Prasad M. Deshpande
Title: Senior Technical Staff Member
Affiliation: IBM Research - India
Contact Details: email@example.com
Prasad M. Deshpande is a Senior Technical Staff Member at IBM Research - India and Manager of the Watson Foundations - Platforms and Infrastructure Group. His areas of expertise lie in data management, specifically data integration, OLAP, data mining and text analytics. He received a B. Tech in Computer Science and Engineering from IIT, Bombay and M.S. and Ph.D. degrees in Database Systems from the University of Wisconsin, Madison. He is an ACM Distinguished Scientist and member of the IBM Academy of Technology. His current focus is in the areas of data discovery and curation for Big Data platforms, data integration and machine data analytics. He has worked at several companies, including IBM Almaden Research Center, prior to joining IBM Research - India in 2005. He has more than 40 publications in reputed conferences and journals and 11 patents issued. He has served on the Program Committees of many conferences, as a PC member and PC Co-Chair.
Title of Talk 1: Unlocking the Power of Unstructured Data for Master Data Management
Synopsis: Master data management (MDM) systems provide structured data about business entities by combining data from multiple structured data sources and building a consolidated 360-degree view of entities such as customers and products . In addition to traditional data, enterprises increasingly want to include valuable information residing outside traditional data stores such as emails, call-center transcripts, chat logs, and comments.
In this talk, I will describe a new generation of MDM systems that can incorporate unstructured data into the master data for entities. MDM Extension for Unstructured Text Correlation (EUTC) bridges the gap between unstructured content and mastered data. It detects references to existing MDM entities in unstructured text, even when the relevant entity is not explicitly mentioned in the text, and links the documents to the MDM entities. It can also automatically discover new relationships between MDM entities, leading to better entity resolution. We have demonstrated that it is possible to achieve high precision and recall in matching entities to documents, using domain independent techniques.
Title of Talk 2: Preventing Information Leakage from Unstructured Documents
Synopsis: In today's enterprise world, information about business entities such as a person's name, address, and social security number is often present in both relational databases as well as content repositories. Information about such business entities is generally well protected in databases by well-defined and fine-grained access control. However, current document retrieval systems do not provide user-specific, fine-grained redaction of documents to prevent leakage of information about business entities from documents.

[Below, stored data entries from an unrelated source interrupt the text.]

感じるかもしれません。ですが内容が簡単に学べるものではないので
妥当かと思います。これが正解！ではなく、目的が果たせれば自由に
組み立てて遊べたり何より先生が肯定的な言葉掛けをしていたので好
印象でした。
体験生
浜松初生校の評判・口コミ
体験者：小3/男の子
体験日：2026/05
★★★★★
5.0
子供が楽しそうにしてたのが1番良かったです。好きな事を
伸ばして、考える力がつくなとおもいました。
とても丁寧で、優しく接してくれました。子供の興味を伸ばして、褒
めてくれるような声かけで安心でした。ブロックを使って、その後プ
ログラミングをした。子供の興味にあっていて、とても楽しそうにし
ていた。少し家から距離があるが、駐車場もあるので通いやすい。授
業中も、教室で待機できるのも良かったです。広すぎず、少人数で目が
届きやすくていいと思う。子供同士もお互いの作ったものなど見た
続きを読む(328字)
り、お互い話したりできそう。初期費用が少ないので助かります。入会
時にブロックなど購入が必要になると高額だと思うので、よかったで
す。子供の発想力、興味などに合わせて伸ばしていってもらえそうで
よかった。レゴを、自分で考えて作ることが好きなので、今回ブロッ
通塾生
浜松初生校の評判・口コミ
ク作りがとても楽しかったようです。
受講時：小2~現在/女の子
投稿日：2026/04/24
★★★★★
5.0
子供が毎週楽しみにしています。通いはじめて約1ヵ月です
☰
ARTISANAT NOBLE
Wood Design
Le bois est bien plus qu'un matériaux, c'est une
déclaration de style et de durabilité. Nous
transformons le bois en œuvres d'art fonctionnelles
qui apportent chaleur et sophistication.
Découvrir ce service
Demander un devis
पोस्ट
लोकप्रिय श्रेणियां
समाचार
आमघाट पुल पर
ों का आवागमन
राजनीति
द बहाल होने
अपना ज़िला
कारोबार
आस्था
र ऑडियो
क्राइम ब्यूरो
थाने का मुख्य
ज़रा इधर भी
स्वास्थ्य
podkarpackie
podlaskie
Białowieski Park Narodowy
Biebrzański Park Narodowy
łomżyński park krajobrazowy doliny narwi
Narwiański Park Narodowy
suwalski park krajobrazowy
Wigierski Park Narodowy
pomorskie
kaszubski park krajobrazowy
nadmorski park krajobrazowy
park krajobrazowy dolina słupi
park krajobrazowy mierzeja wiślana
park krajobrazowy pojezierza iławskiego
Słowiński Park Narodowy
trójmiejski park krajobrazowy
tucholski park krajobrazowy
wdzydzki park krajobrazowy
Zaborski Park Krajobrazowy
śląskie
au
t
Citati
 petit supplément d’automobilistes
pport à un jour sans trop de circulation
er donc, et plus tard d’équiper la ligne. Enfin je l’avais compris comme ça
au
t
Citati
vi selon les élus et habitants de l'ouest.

In this talk, I will present a system called ZoRRo which is an add-on for document retrieval systems to dynamically redact sensitive information of business entities referenced in a document based on access control defined for the entities. ZoRRo exploits database systems' fine-grained, label-based access control mechanism to identify and redact sensitive information from unstructured text, based on the access privileges of the user viewing it. To make on-the-fly redaction efficient, ZoRRo exploits the concept of k-safety in combination with Lucene-based indexing and scoring.